What needs to be done - I'd like the records transcribed exactly, leaving the images out.

Source information -
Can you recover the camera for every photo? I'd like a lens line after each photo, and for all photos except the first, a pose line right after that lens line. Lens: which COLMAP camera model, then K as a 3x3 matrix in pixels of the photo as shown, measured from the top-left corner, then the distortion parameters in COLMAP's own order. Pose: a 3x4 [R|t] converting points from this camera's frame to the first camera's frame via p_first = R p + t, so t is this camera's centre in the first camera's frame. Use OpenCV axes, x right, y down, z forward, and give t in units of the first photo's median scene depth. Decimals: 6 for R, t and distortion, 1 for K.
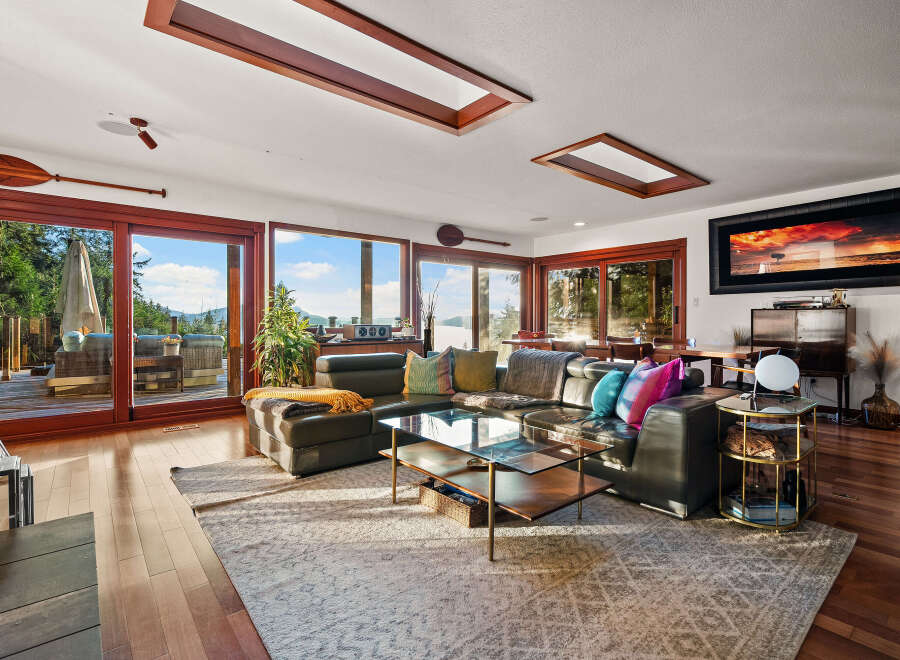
lens RADIAL K [[442.4, 0, 450.0], [0, 442.4, 330.0], [0, 0, 1]] dist [-0.016273, 0.000170]
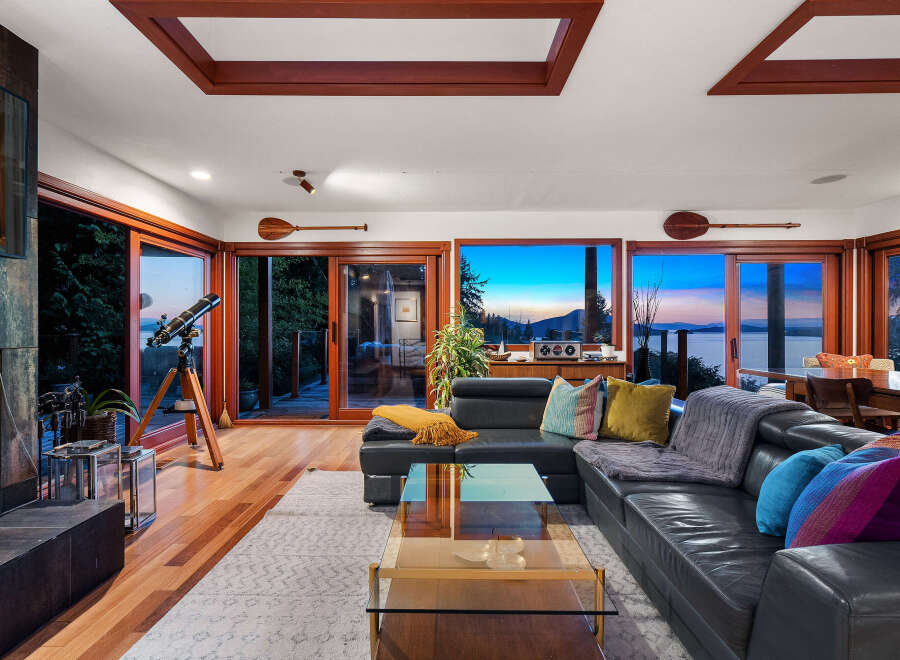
lens RADIAL K [[442.4, 0, 450.0], [0, 442.4, 330.0], [0, 0, 1]] dist [-0.016273, 0.000170]
pose [[0.767999, -0.002060, -0.640448, 0.269965], [-0.012770, 0.999747, -0.018529, -0.021098], [0.640324, 0.022409, 0.767778, 0.248902]]
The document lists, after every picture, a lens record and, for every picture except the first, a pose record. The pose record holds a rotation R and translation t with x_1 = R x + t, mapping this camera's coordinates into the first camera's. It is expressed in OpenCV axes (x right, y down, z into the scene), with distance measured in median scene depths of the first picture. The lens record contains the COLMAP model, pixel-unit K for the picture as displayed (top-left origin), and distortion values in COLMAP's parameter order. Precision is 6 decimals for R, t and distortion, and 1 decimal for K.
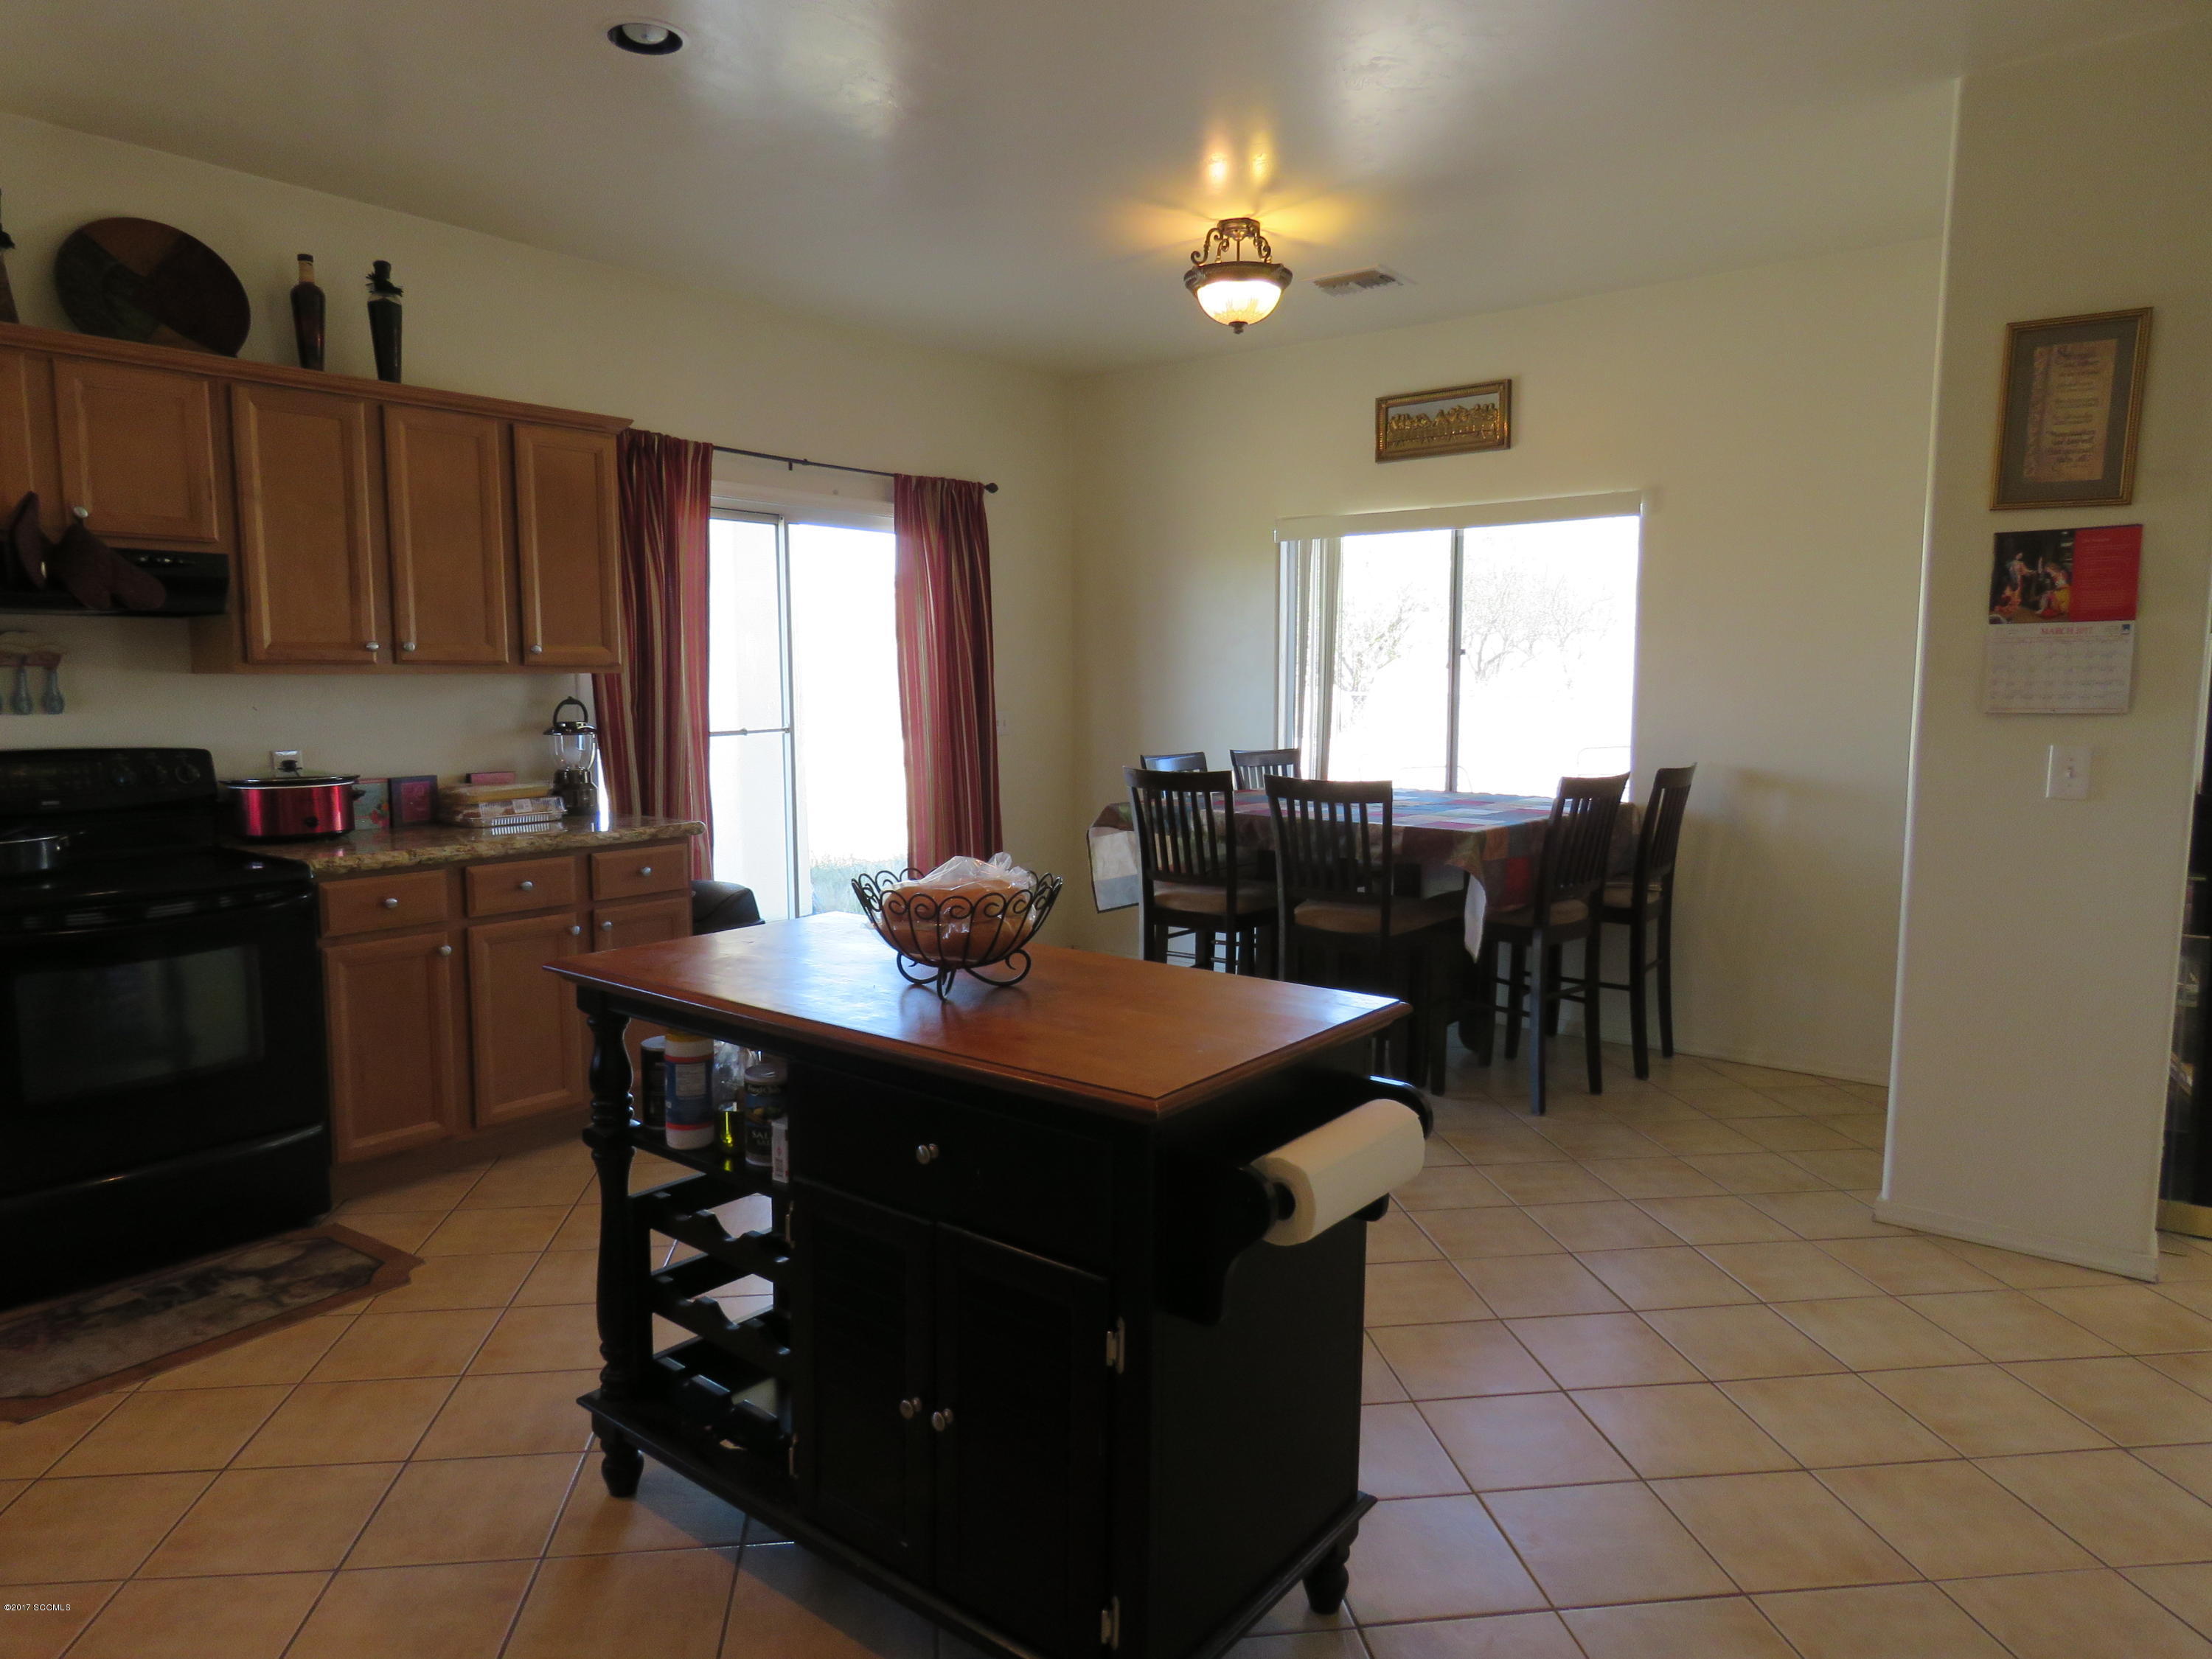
lens RADIAL K [[1402.6, 0, 1098.7], [0, 1402.6, 826.5], [0, 0, 1]] dist [-0.006608, -0.003847]
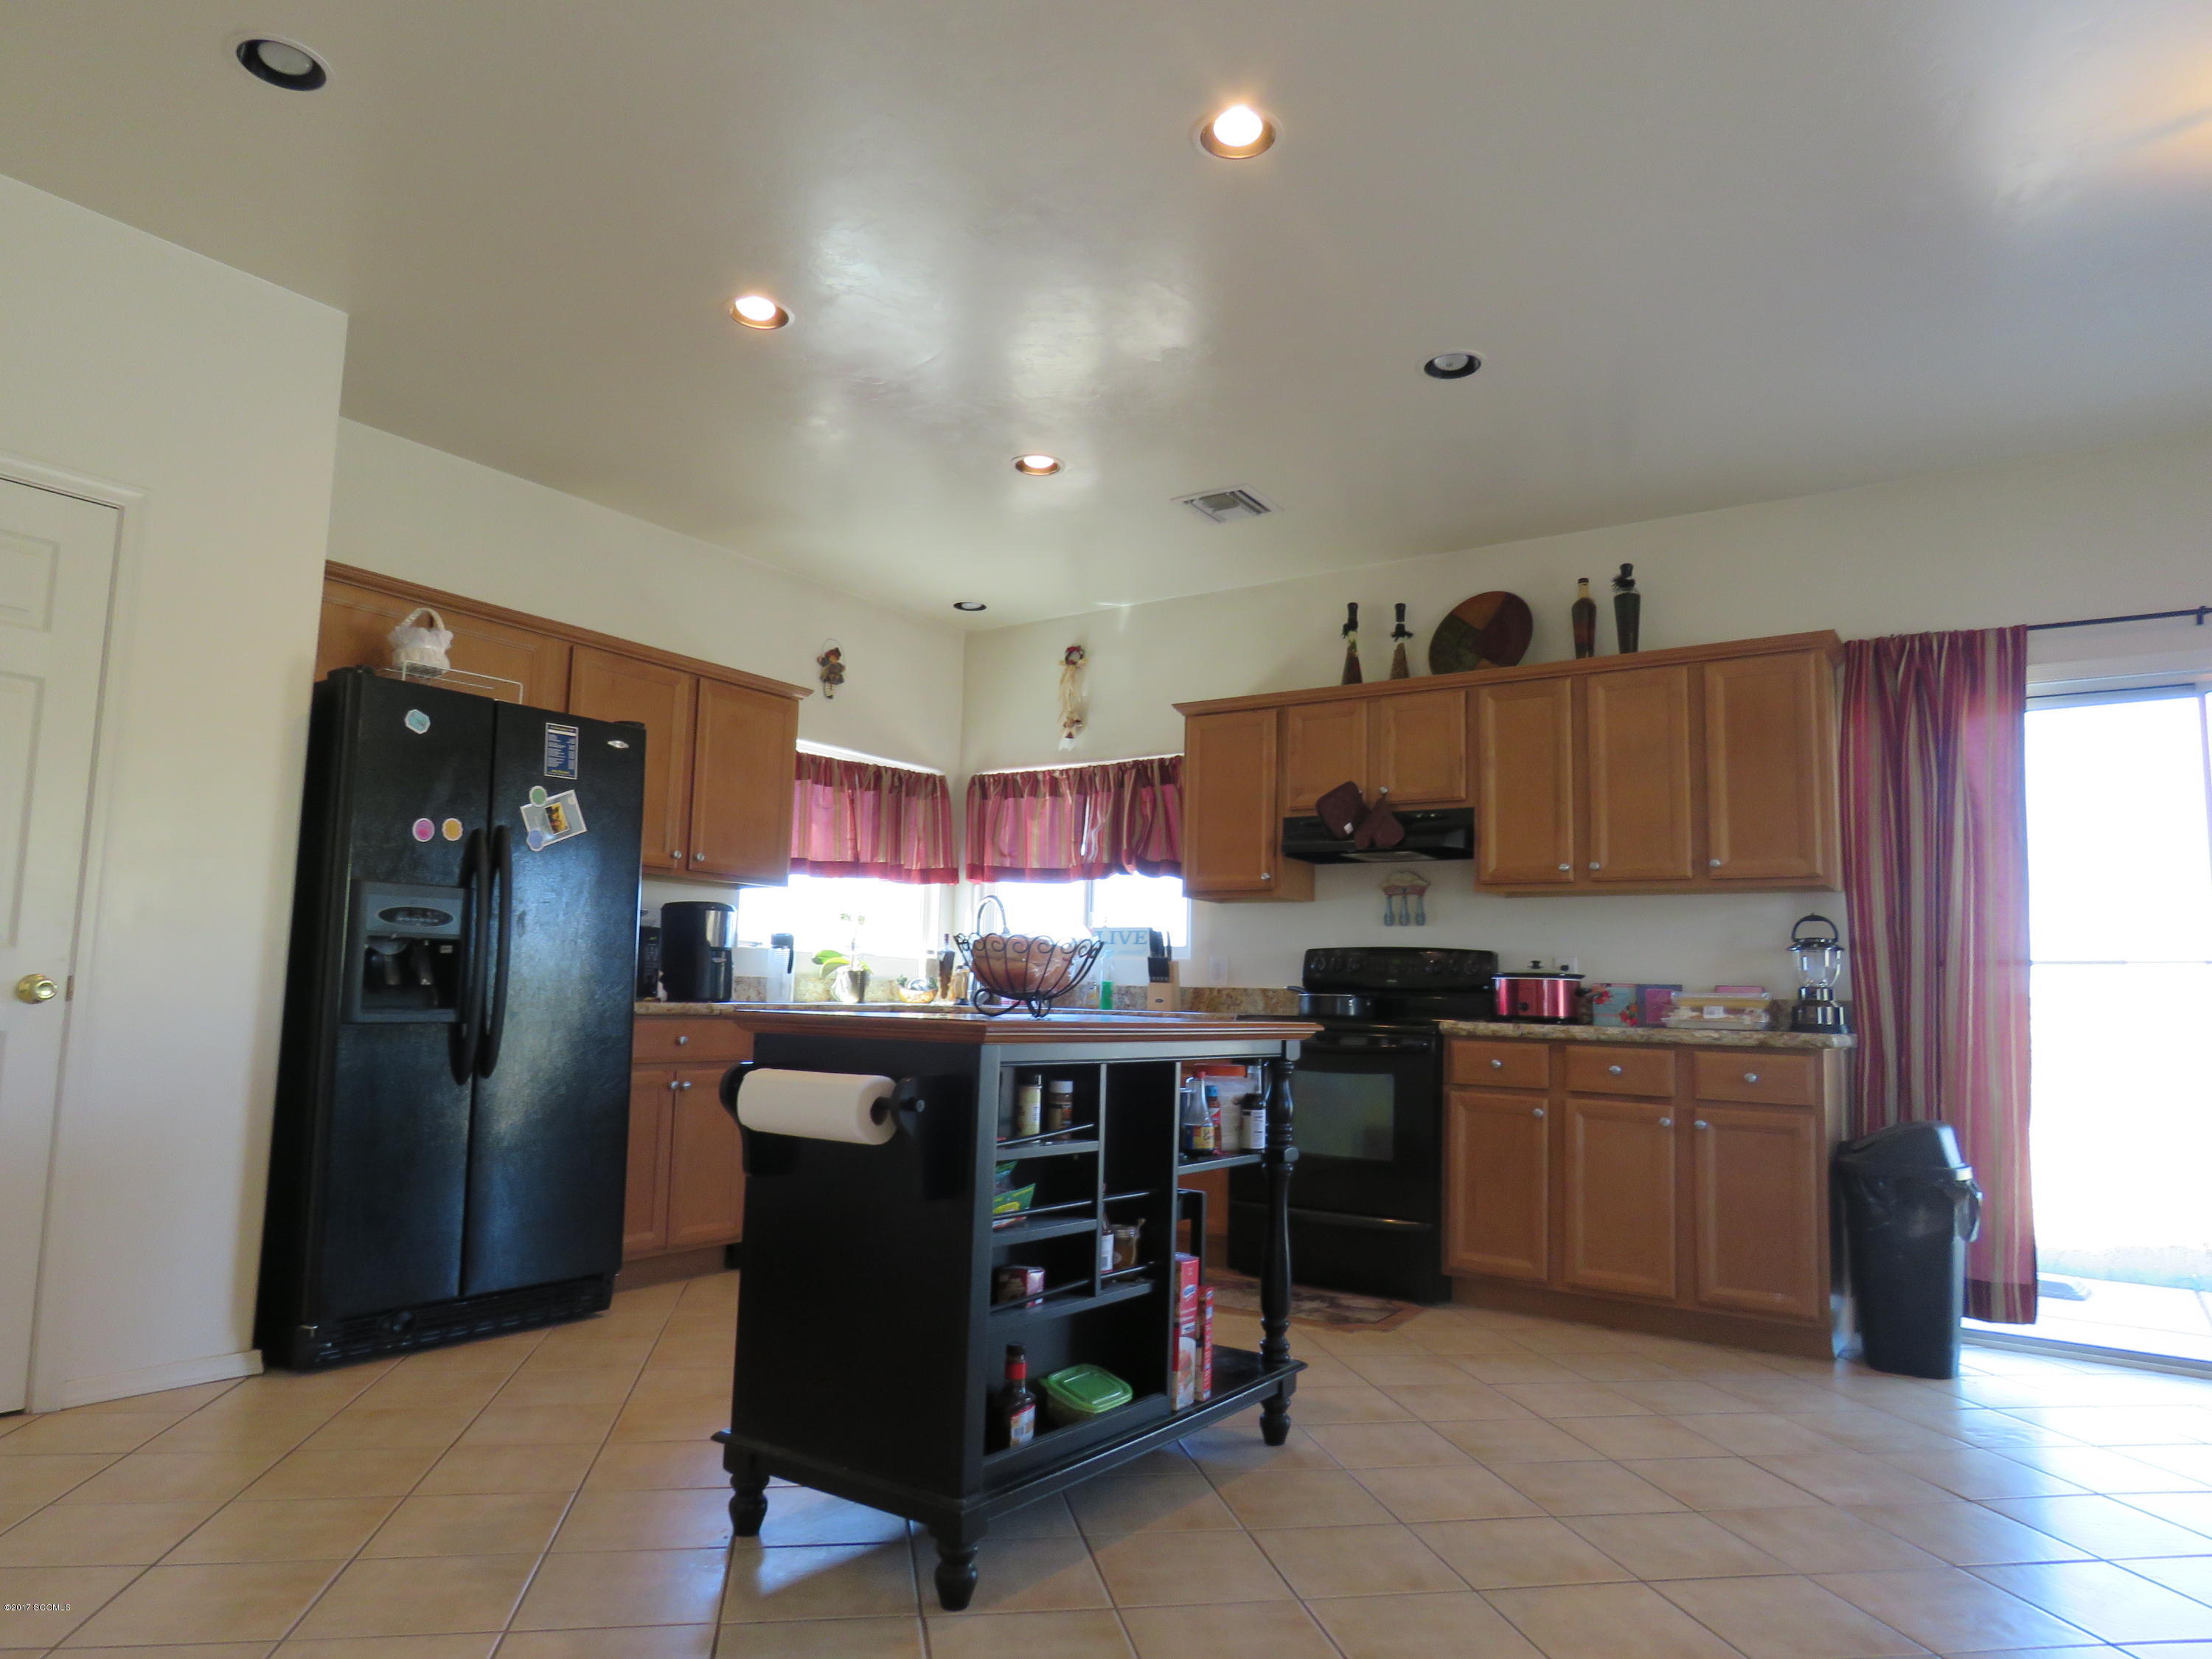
lens RADIAL K [[1402.6, 0, 1097.7], [0, 1402.6, 839.0], [0, 0, 1]] dist [-0.006608, -0.003847]
pose [[0.067938, -0.113766, -0.991182, 0.673880], [-0.138905, 0.982723, -0.122316, 0.055601], [0.987973, 0.145990, 0.050962, 0.514192]]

Response -
Can you recover the camera for every photo? I'd like a lens line after each photo, and for all photos except the first, a pose line right after that lens line. Lens: which COLMAP camera model, then K as a 3x3 matrix in pixels of the photo as shown, measured from the top-left corner, then the distortion parameters in COLMAP's own order. Pose: a 3x4 [R|t] converting points from this camera's frame to the first camera's frame via p_first = R p + t, so t is this camera's centre in the first camera's frame. Use OpenCV axes, x right, y down, z forward, and give t in units of the first photo's median scene depth. Decimals: 6 for R, t and distortion, 1 for K.
lens RADIAL K [[442.4, 0, 450.0], [0, 442.4, 330.0], [0, 0, 1]] dist [-0.016273, 0.000170]
lens RADIAL K [[442.4, 0, 450.0], [0, 442.4, 330.0], [0, 0, 1]] dist [-0.016273, 0.000170]
pose [[0.767999, -0.002060, -0.640448, 0.269965], [-0.012770, 0.999747, -0.018529, -0.021098], [0.640324, 0.022409, 0.767778, 0.248902]]
The document lists, after every picture, a lens record and, for every picture except the first, a pose record. The pose record holds a rotation R and translation t with x_1 = R x + t, mapping this camera's coordinates into the first camera's. It is expressed in OpenCV axes (x right, y down, z into the scene), with distance measured in median scene depths of the first picture. The lens record contains the COLMAP model, pixel-unit K for the picture as displayed (top-left origin), and distortion values in COLMAP's parameter order. Precision is 6 decimals for R, t and distortion, and 1 decimal for K.
lens RADIAL K [[1402.6, 0, 1098.7], [0, 1402.6, 826.5], [0, 0, 1]] dist [-0.006608, -0.003847]
lens RADIAL K [[1402.6, 0, 1097.7], [0, 1402.6, 839.0], [0, 0, 1]] dist [-0.006608, -0.003847]
pose [[0.067938, -0.113766, -0.991182, 0.673880], [-0.138905, 0.982723, -0.122316, 0.055601], [0.987973, 0.145990, 0.050962, 0.514192]]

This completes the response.